3D Printers

BluePrinter Launch

The BluePrinter 3D printer was first introduced to its audience, in the form of a prototype, at Euromold 2011. THE show for new launches in this sector, the audience was big and it caused quite a stir. As I reported on the Euromold event last year, and the many, many new 3D printers emerging on the market, among the cacophony, this one, by quite a long stretch, generated the most excitement.

This is because it is not just a new 3D printer in the mid range, it is a new process — well sort of. It is similar in nature to the laser sintering (LS) 3D printing process, which is one of the most robust processes for producing functional parts — it is the one everyone wants to use, but many can’t because it costs tens, if not, hundreds of thousands of pounds. The BluePrinter utilises selective heat sintering (SHS) and comes at a fraction of the cost of LS: €10,000 before December (introductory price) and €12,500 thereafter. The similarities are that it is a powder bed process, with the advantages that come with that, namely no supports are required as the powder in the bed acts as the support; and tough durable thermoplastic material. The difference is the heat source — rather than a laser the BluePrinter utilises a thermal printhead.

I caught up Niels Appel (CEO) and Torben Lange (CTO) at the TCT Show, where the company officially launched the machine.
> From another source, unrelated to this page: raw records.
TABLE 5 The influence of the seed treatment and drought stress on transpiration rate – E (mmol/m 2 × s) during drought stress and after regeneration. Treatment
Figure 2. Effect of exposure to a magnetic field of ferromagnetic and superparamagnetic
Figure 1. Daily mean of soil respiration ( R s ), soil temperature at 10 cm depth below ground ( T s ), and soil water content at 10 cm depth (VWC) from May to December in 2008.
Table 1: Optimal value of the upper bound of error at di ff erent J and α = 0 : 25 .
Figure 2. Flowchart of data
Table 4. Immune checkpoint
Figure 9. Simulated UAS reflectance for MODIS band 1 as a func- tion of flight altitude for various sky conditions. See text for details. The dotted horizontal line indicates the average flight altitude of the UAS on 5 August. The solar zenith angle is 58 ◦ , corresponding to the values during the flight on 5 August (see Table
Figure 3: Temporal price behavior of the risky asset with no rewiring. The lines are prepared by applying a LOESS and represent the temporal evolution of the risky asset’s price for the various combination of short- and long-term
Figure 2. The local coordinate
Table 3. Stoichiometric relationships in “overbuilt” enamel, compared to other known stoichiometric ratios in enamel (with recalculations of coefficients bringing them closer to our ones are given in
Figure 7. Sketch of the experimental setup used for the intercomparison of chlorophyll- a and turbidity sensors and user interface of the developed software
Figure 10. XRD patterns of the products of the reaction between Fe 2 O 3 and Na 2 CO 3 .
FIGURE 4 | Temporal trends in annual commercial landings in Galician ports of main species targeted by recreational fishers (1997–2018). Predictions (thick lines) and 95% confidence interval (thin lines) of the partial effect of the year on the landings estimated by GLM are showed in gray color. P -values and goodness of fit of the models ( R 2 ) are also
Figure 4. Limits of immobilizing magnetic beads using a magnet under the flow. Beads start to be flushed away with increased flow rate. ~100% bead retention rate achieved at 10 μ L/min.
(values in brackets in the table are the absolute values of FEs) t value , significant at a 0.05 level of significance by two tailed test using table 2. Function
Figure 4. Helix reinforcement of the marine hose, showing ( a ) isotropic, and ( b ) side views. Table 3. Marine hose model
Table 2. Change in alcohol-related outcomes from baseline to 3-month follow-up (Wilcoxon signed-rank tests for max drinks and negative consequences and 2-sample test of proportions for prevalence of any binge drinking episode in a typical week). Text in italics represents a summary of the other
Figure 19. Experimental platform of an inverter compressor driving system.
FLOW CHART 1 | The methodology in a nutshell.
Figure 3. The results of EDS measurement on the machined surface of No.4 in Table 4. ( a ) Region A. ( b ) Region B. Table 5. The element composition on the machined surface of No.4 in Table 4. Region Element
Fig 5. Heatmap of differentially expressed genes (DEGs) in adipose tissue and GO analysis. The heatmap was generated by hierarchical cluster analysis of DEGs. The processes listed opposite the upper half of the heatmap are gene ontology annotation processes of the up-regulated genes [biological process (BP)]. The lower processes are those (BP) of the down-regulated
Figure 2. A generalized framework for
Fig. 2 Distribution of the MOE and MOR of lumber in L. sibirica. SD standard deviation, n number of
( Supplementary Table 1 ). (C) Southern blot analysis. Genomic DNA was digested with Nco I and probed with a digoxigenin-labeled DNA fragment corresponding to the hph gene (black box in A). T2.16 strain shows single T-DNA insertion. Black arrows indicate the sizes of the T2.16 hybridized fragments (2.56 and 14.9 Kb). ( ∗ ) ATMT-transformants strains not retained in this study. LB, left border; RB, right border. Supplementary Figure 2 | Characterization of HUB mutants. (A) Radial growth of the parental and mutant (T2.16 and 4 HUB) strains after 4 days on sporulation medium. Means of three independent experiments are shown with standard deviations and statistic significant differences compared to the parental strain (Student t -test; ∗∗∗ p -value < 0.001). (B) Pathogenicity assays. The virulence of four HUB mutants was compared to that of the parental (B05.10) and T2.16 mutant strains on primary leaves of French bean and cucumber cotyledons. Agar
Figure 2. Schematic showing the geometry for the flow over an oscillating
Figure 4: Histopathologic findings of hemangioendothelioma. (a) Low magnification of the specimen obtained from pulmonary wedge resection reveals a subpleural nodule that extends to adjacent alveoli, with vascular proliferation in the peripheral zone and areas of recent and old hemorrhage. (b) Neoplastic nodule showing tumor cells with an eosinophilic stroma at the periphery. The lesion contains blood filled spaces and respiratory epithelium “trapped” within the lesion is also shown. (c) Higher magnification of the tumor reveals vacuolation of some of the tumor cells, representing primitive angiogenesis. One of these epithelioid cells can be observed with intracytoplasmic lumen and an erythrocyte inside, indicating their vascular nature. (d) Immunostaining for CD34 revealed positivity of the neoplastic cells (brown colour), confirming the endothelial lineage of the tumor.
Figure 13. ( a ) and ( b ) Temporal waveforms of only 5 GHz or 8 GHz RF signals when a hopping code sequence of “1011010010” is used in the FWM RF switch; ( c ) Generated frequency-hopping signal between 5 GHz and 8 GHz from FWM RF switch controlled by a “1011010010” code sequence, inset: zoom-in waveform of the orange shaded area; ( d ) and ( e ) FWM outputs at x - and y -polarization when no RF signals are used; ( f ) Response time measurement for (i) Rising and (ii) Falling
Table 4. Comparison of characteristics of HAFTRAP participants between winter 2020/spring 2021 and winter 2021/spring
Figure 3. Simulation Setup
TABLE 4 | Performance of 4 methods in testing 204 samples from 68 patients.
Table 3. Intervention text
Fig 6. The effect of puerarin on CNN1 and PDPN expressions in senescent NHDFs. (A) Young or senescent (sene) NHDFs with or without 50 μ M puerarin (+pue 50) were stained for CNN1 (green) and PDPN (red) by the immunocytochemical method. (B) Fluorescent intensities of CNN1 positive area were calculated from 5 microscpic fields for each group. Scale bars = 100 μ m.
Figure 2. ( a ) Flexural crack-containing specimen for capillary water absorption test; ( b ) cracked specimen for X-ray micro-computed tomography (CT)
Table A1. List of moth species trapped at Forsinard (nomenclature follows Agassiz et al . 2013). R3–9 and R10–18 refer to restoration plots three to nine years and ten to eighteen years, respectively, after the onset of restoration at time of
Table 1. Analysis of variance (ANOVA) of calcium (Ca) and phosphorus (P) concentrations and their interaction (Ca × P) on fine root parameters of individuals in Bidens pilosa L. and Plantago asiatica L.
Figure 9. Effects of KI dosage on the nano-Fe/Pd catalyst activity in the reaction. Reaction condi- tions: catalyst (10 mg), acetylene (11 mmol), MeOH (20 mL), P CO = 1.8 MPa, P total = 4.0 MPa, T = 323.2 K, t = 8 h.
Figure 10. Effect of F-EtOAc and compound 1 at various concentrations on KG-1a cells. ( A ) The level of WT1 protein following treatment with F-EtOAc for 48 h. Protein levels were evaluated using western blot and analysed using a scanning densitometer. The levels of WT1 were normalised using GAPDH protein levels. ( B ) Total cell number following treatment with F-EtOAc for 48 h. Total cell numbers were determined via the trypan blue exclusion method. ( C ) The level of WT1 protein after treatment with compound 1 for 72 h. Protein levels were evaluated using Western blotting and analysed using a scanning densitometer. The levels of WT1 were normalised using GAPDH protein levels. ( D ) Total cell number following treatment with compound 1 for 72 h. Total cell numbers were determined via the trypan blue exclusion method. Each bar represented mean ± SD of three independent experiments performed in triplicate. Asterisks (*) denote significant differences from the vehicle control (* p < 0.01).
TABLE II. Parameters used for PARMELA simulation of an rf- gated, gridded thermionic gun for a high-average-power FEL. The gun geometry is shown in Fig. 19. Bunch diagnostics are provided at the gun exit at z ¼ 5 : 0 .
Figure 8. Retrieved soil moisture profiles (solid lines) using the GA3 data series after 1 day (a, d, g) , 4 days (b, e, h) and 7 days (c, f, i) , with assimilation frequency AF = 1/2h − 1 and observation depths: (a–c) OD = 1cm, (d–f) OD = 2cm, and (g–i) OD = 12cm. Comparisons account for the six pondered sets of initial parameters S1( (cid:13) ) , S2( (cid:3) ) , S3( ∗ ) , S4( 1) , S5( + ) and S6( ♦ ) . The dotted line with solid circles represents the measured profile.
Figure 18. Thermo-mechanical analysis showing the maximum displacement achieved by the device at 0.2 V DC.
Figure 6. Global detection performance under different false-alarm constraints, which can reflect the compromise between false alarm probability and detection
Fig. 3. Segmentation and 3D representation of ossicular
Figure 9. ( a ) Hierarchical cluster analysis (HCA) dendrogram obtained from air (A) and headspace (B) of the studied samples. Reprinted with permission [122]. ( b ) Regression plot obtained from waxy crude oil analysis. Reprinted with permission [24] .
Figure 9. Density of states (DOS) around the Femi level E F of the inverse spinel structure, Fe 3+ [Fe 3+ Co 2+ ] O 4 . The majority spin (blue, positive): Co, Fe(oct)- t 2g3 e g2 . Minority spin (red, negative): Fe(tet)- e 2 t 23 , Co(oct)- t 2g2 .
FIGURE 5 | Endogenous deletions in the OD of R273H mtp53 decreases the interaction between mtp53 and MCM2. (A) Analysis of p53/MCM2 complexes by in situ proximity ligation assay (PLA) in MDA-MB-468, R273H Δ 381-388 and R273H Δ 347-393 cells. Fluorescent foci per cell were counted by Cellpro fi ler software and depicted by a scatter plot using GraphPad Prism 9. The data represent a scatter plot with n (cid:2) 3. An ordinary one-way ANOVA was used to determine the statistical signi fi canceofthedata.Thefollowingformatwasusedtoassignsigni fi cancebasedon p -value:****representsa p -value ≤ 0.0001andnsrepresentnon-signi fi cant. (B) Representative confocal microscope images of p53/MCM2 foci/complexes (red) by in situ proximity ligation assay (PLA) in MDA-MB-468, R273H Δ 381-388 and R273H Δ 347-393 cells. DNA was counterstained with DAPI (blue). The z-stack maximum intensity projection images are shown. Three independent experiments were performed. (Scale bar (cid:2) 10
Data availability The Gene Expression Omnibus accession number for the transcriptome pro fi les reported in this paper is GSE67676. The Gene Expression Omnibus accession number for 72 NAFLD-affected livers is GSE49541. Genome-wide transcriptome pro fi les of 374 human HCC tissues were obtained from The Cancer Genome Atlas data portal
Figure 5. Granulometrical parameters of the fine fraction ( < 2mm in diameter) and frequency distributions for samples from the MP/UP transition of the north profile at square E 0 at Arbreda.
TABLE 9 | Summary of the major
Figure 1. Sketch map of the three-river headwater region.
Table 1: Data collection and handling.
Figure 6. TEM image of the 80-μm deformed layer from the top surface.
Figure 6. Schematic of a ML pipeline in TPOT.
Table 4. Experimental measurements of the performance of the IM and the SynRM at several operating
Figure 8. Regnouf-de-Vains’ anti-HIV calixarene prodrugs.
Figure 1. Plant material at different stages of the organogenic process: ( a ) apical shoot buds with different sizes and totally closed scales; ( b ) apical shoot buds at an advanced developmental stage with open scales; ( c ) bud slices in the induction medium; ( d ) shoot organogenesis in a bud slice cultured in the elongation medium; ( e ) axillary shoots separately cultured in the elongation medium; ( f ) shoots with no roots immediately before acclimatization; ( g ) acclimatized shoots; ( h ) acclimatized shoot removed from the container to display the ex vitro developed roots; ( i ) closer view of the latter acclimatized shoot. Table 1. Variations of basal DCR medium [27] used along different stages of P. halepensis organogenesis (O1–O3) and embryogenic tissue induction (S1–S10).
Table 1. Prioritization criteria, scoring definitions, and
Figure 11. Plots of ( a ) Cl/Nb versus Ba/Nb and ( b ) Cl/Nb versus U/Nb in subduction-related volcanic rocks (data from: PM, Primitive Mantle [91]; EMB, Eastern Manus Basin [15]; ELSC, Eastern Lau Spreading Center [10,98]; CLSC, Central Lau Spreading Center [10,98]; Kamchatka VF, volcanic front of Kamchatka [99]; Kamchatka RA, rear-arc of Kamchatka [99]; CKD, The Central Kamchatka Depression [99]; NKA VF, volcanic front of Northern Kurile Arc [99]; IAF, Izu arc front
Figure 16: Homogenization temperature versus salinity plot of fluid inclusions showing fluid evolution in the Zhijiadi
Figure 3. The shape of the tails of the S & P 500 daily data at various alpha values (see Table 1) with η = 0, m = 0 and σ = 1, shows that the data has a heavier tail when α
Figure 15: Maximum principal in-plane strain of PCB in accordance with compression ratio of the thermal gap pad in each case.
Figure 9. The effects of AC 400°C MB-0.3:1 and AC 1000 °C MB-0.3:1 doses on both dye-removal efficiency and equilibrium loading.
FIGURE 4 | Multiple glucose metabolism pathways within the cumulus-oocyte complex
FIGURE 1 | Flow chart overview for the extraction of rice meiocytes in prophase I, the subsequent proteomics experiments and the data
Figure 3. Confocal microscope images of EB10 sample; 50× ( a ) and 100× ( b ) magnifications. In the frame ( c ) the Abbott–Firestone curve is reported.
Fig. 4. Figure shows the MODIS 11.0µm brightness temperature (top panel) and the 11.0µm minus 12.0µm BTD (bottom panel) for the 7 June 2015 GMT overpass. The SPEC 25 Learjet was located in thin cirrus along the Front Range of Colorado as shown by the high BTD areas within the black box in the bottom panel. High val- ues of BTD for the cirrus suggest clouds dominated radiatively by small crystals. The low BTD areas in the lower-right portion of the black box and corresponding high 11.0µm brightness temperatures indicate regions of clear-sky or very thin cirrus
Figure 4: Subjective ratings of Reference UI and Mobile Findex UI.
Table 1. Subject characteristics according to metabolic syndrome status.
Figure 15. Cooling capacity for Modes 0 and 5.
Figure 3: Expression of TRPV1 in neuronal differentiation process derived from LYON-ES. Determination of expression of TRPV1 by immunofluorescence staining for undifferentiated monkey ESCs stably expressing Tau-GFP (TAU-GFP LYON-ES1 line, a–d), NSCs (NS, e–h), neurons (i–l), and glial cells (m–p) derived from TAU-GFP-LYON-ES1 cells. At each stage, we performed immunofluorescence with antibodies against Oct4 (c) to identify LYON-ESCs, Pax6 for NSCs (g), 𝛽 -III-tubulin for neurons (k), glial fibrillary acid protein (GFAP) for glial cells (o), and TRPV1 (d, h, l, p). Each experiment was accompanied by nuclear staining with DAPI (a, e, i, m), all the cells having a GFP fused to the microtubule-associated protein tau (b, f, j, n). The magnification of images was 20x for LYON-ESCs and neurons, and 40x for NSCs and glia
I saw some parts, which look good and were strong — they were straight off the machine which is even better, as minimal finishing processes are required. They were all white though, which is in line with the fact that at launch, the BluePrinter can process a single material — developed specifically by the team to work reliably with the SHS process. However materials development is a priority moving forward I was told.

BluePrinter Parts

Other points of note are that the maximum build volume of this 3D printer is 160 x 200 x 140 mm, minimum build layer thickness is 0.1 mm with a build speed of 5-7mm per hour. The BluePrinter operates wholly from a web based interface (either Windows, Mac or Linux) and accepts STL file formats.

The first BluePrinter machines are scheduled for delivery January 2013.

We look forward to bringing you some application stories.